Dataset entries
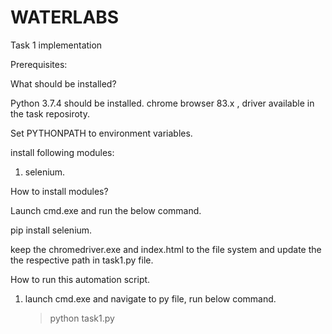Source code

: # WATERLABS
Task 1 implementation 

Prerequisites:

What should be installed?

Python 3.7.4 should be installed.
chrome browser 83.x , driver available in the task reposiroty.

Set PYTHONPATH to environment variables.

install following modules:
1. selenium.

How to install modules?

Launch cmd.exe and run the below command.

pip install selenium.

keep the chromedriver.exe and index.html to the file system
and update the the respective path in task1.py file.

How to run this automation script.

1. launch cmd.exe and navigate to py file, run below command.
	>python task1.py
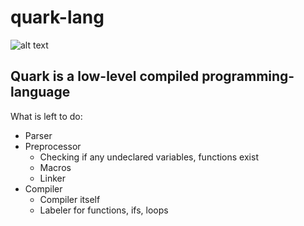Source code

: # quark-lang
![alt text](https://github.com/milansav/quark-lang/blob/main/raw/logo.png "logo.png")  
## **Quark** is a low-level compiled programming-language  
  
What is left to do:  
  
- Parser  
- Preprocessor  
  - Checking if any undeclared variables, functions exist  
  - Macros  
  - Linker  
- Compiler  
  - Compiler itself  
  - Labeler for functions, ifs, loops  
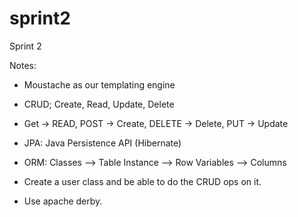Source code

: # sprint2
Sprint 2

Notes:

- Moustache as our templating engine

- CRUD; Create, Read, Update, Delete

- Get -> READ, POST -> Create, DELETE -> Delete, PUT -> Update

- JPA: Java Persistence API (Hibernate)

- ORM:  Classes --> Table
        Instance --> Row
        Variables --> Columns

- Create a user class and be able to do the CRUD ops on it.

- Use apache derby.


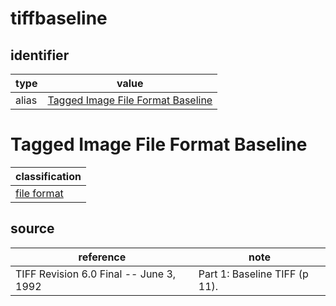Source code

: # tiffbaseline

## identifier
| type              | value
| ----------------- | -----
| alias             | [Tagged Image File Format Baseline](#tagged-image-file-format-baseline)

# Tagged Image File Format Baseline
| classification
| --------------
| [file format](file.md)

## source
| reference | note
| --------- | ----
| TIFF Revision 6.0 Final -- June 3, 1992 | Part 1: Baseline TIFF (p 11).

§ **TASK GOAL**:
Could every line above be set down exactly, with the pictures omitted?

§ **RESPONSE AREA**:
Source code

: # WATERLABS
Task 1 implementation 

Prerequisites:

What should be installed?

Python 3.7.4 should be installed.
chrome browser 83.x , driver available in the task reposiroty.

Set PYTHONPATH to environment variables.

install following modules:
1. selenium.

How to install modules?

Launch cmd.exe and run the below command.

pip install selenium.

keep the chromedriver.exe and index.html to the file system
and update the the respective path in task1.py file.

How to run this automation script.

1. launch cmd.exe and navigate to py file, run below command.
	>python task1.py
Source code

: # quark-lang
![alt text](https://github.com/milansav/quark-lang/blob/main/raw/logo.png "logo.png")  
## **Quark** is a low-level compiled programming-language  
  
What is left to do:  
  
- Parser  
- Preprocessor  
  - Checking if any undeclared variables, functions exist  
  - Macros  
  - Linker  
- Compiler  
  - Compiler itself  
  - Labeler for functions, ifs, loops  
Source code

: # sprint2
Sprint 2

Notes:

- Moustache as our templating engine

- CRUD; Create, Read, Update, Delete

- Get -> READ, POST -> Create, DELETE -> Delete, PUT -> Update

- JPA: Java Persistence API (Hibernate)

- ORM:  Classes --> Table
        Instance --> Row
        Variables --> Columns

- Create a user class and be able to do the CRUD ops on it.

- Use apache derby.


Source code

: # tiffbaseline

## identifier
| type              | value
| ----------------- | -----
| alias             | [Tagged Image File Format Baseline](#tagged-image-file-format-baseline)

# Tagged Image File Format Baseline
| classification
| --------------
| [file format](file.md)

## source
| reference | note
| --------- | ----
| TIFF Revision 6.0 Final -- June 3, 1992 | Part 1: Baseline TIFF (p 11).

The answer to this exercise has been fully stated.